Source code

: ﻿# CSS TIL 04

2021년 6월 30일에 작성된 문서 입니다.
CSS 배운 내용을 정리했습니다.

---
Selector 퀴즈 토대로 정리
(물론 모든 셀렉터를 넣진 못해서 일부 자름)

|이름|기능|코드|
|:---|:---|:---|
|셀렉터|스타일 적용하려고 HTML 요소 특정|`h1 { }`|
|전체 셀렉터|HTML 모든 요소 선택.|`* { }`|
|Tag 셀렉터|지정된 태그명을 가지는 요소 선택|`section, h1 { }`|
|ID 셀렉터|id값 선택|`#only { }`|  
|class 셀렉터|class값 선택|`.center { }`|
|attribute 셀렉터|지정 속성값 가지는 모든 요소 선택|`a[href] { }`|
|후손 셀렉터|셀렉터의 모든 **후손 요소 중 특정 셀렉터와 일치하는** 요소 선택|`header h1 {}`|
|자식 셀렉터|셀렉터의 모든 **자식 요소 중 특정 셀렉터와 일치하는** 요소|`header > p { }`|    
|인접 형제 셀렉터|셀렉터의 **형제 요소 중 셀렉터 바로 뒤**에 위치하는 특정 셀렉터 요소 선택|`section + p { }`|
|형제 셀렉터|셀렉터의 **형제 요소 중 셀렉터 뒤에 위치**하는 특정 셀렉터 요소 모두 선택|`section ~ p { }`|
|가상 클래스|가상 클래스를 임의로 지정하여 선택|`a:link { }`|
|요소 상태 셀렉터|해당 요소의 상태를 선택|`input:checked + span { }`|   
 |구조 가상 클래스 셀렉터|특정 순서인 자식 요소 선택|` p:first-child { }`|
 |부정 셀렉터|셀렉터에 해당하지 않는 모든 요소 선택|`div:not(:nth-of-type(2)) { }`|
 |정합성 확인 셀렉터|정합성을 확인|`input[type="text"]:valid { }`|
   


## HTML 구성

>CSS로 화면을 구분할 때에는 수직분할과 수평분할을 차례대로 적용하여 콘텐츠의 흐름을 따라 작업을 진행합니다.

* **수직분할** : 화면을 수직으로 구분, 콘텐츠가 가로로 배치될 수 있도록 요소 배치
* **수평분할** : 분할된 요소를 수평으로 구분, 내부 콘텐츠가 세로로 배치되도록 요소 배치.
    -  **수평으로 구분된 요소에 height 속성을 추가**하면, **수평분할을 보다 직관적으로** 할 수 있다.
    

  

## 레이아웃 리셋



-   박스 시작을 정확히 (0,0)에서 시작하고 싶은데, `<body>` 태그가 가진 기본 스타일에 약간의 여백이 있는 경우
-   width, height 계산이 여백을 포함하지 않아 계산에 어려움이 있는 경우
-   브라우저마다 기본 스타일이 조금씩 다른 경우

Aim of the task:
Can you reproduce the listing above verbatim, from the first line to the last?

Output for this exercise:
Source code

: ﻿# CSS TIL 04

2021년 6월 30일에 작성된 문서 입니다.
CSS 배운 내용을 정리했습니다.

---
Selector 퀴즈 토대로 정리
(물론 모든 셀렉터를 넣진 못해서 일부 자름)

|이름|기능|코드|
|:---|:---|:---|
|셀렉터|스타일 적용하려고 HTML 요소 특정|`h1 { }`|
|전체 셀렉터|HTML 모든 요소 선택.|`* { }`|
|Tag 셀렉터|지정된 태그명을 가지는 요소 선택|`section, h1 { }`|
|ID 셀렉터|id값 선택|`#only { }`|  
|class 셀렉터|class값 선택|`.center { }`|
|attribute 셀렉터|지정 속성값 가지는 모든 요소 선택|`a[href] { }`|
|후손 셀렉터|셀렉터의 모든 **후손 요소 중 특정 셀렉터와 일치하는** 요소 선택|`header h1 {}`|
|자식 셀렉터|셀렉터의 모든 **자식 요소 중 특정 셀렉터와 일치하는** 요소|`header > p { }`|    
|인접 형제 셀렉터|셀렉터의 **형제 요소 중 셀렉터 바로 뒤**에 위치하는 특정 셀렉터 요소 선택|`section + p { }`|
|형제 셀렉터|셀렉터의 **형제 요소 중 셀렉터 뒤에 위치**하는 특정 셀렉터 요소 모두 선택|`section ~ p { }`|
|가상 클래스|가상 클래스를 임의로 지정하여 선택|`a:link { }`|
|요소 상태 셀렉터|해당 요소의 상태를 선택|`input:checked + span { }`|   
 |구조 가상 클래스 셀렉터|특정 순서인 자식 요소 선택|` p:first-child { }`|
 |부정 셀렉터|셀렉터에 해당하지 않는 모든 요소 선택|`div:not(:nth-of-type(2)) { }`|
 |정합성 확인 셀렉터|정합성을 확인|`input[type="text"]:valid { }`|
   


## HTML 구성

>CSS로 화면을 구분할 때에는 수직분할과 수평분할을 차례대로 적용하여 콘텐츠의 흐름을 따라 작업을 진행합니다.

* **수직분할** : 화면을 수직으로 구분, 콘텐츠가 가로로 배치될 수 있도록 요소 배치
* **수평분할** : 분할된 요소를 수평으로 구분, 내부 콘텐츠가 세로로 배치되도록 요소 배치.
    -  **수평으로 구분된 요소에 height 속성을 추가**하면, **수평분할을 보다 직관적으로** 할 수 있다.
    

  

## 레이아웃 리셋



-   박스 시작을 정확히 (0,0)에서 시작하고 싶은데, `<body>` 태그가 가진 기본 스타일에 약간의 여백이 있는 경우
-   width, height 계산이 여백을 포함하지 않아 계산에 어려움이 있는 경우
-   브라우저마다 기본 스타일이 조금씩 다른 경우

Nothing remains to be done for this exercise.